● SELECTED EXCERPT:
⁂

Re: [PATCH net-next v4 02/13] net: wwan: t7xx: Add control DMA interface

Ilpo Järvinen <ilpo.jarvinen@xxxxxxxxxxxxxxx> · Tue, 18 Jan 2022 16:13:42 +0200 (EET)

On Thu, 13 Jan 2022, Ricardo Martinez wrote:

> From: Haijun Liu <haijun.liu@xxxxxxxxxxxx>
> 
> Cross Layer DMA (CLDMA) Hardware interface (HIF) enables the control
> path of Host-Modem data transfers. CLDMA HIF layer provides a common
> interface to the Port Layer.
> 
> CLDMA manages 8 independent RX/TX physical channels with data flow
> control in HW queues. CLDMA uses ring buffers of General Packet
> Descriptors (GPD) for TX/RX. GPDs can represent multiple or single
> data buffers (DB).
> 
> CLDMA HIF initializes GPD rings, registers ISR handlers for CLDMA
> interrupts, and initializes CLDMA HW registers.

⁂

● ENTRIES SUPPLIED:

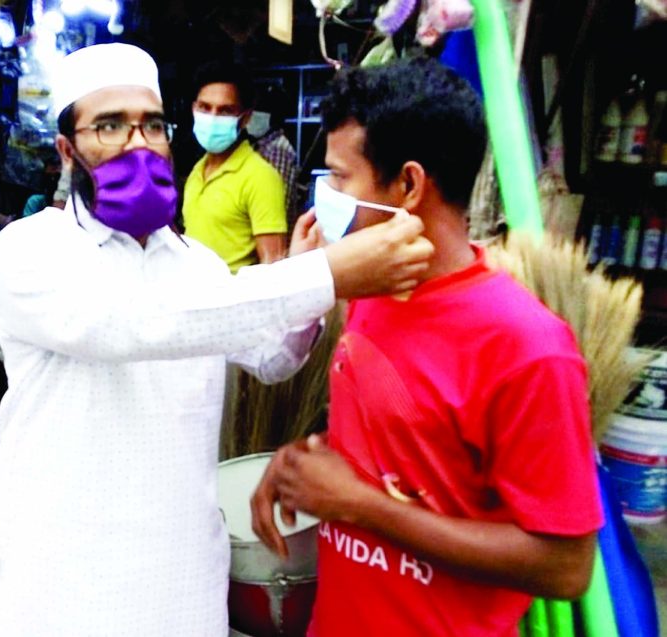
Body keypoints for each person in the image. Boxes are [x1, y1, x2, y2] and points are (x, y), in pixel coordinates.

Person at [0, 43, 433, 637]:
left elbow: (269, 359)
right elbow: (131, 323)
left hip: (175, 566)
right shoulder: (31, 250)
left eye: (151, 125)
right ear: (66, 149)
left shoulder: (196, 263)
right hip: (62, 568)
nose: (138, 143)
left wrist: (309, 297)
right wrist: (322, 275)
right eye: (109, 126)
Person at [250, 58, 603, 637]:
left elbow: (565, 567)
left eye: (340, 178)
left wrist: (363, 506)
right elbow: (400, 440)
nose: (324, 199)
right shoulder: (375, 292)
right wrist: (302, 463)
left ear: (409, 186)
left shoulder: (526, 347)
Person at [182, 61, 288, 272]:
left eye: (225, 111)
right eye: (205, 107)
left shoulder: (261, 177)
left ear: (245, 118)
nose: (212, 117)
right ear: (194, 109)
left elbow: (273, 267)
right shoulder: (197, 172)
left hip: (235, 302)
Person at [248, 83, 300, 226]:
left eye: (257, 112)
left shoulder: (278, 150)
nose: (251, 118)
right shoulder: (260, 146)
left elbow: (275, 201)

⁂

● ASSIGNMENT A:
Reproduce the CLDMA patch reply word for word, between "On Thu, 13 Jan" and "the Port Layer.", inclusive.
● ASSIGNMENT B:
Write the next part of the CLDMA patch reply, starting after its final line.

● EXERCISE ANSWER A:
On Thu, 13 Jan 2022, Ricardo Martinez wrote:

> From: Haijun Liu <haijun.liu@xxxxxxxxxxxx>
> 
> Cross Layer DMA (CLDMA) Hardware interface (HIF) enables the control
> path of Host-Modem data transfers. CLDMA HIF layer provides a common
> interface to the Port Layer.

● EXERCISE ANSWER B:
> 
> CLDMA TX flow:
> 1. Port Layer write
> 2. Get DB address
> 3. Configure GPD
> 4. Triggering processing via HW register write
> 
> CLDMA RX flow:
> 1. CLDMA HW sends a RX "done" to host
> 2. Driver starts thread to safely read GPD
> 3. DB is sent to Port layer
> 4. Create a new buffer for GPD ring
> 
> Signed-off-by: Haijun Liu <haijun.liu@xxxxxxxxxxxx>
> Signed-off-by: Chandrashekar Devegowda <chandrashekar.devegowda@xxxxxxxxx>
> Co-developed-by: Ricardo Martinez <ricardo.martinez@xxxxxxxxxxxxxxx>
> Signed-off-by: Ricardo Martinez <ricardo.martinez@xxxxxxxxxxxxxxx>
> ---

In general, I felt it to be quite clean and understandable.

> +#define CLDMA_NUM 2

I tried to understand its purpose but it seems that only one of the 
indexes is used in the arrays where this define gives the size? Related to 
this, ID_CLDMA0 is not used anywhere?

> +static int t7xx_cldma_gpd_rx_collect(struct cldma_queue *queue, int budget)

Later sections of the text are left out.